Perspectives futures

L’examen présenté dans cet article souligne un côté sombre inattendu de P. acnes en ce qui concerne la pathologie. La persistance intracellulaire de P. acnes est impliquée dans des maladies des poumons et de la prostate, voire du cerveau. Il s’agit d’un témoignage clair de la pathogénicité des bactéries dérivées de la peau dans certains phénotypes de maladies.

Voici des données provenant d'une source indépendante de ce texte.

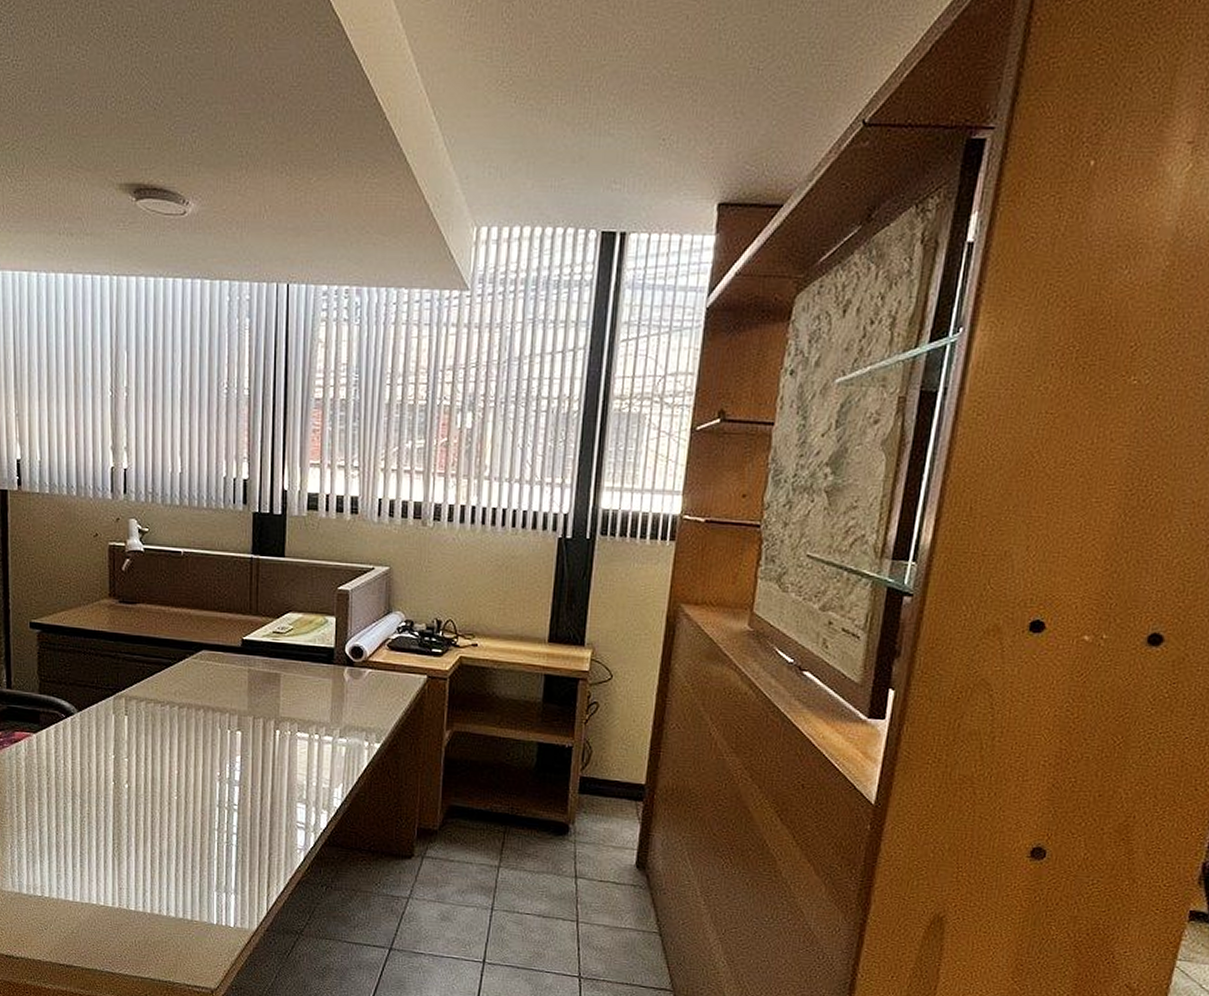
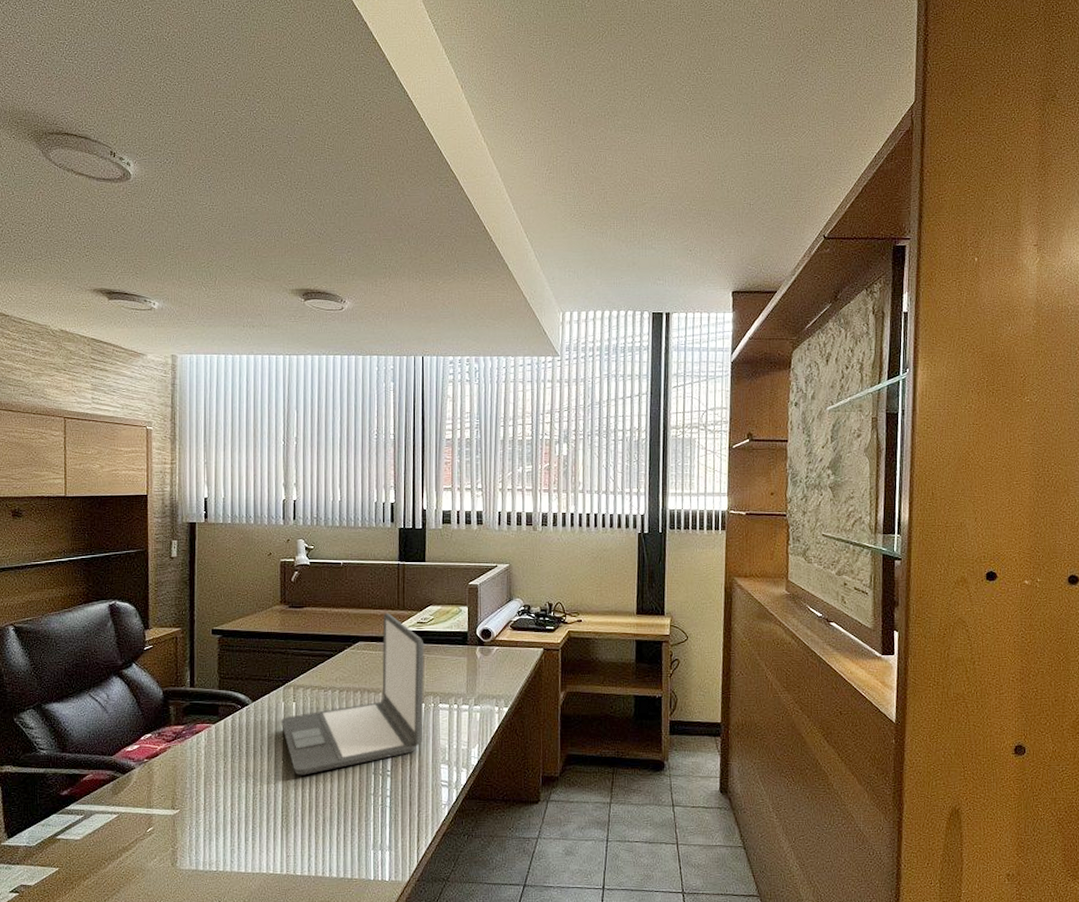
laptop: none [110,618,281,801] -> present [280,613,425,775]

Des recherches plus approfondies devront se concentrer sur plusieurs questions émergentes dans la biologie de P. acnes : (1) quelles sont les interactions cruciales de P. acnes dans la susceptibilité aux maladies ? (2) Quels sont les mécanismes utilisés par P. acnes pour influencer la progression de la maladie ? (3) Si certaines populations de P. acnes peuvent accroître la susceptibilité à la gravité de la maladie, existe-t-il d’autres configurations de P. acnes qui sont protectrices ? (4) Preuve du concept selon lequel l’infection par P. acnes est directement associée à la pathologie de la maladie, ou plus précisément, l’étude du concept montre-t-elle une causalité ou simplement une corrélation ? Et enfin (5) La pathologie due à P. acnes peut-elle être traitée par une antibiothérapie conventionnelle et des applications diagnostiques ?

Contributions des auteurs

JL, KER, JC, KR, CH, AM, HB et GT ont préparé le manuscrit. JL et MS ont préparé les figures.

Financement

Le financement intra-muros de JL a été fourni par le NYIT College of Osteopathic Medicine.

Déclaration de conflit d’intérêts

Les auteurs déclarent que la recherche a été menée en l’absence de toute relation commerciale ou financière qui pourrait être interprétée comme un conflit d’intérêts potentiel.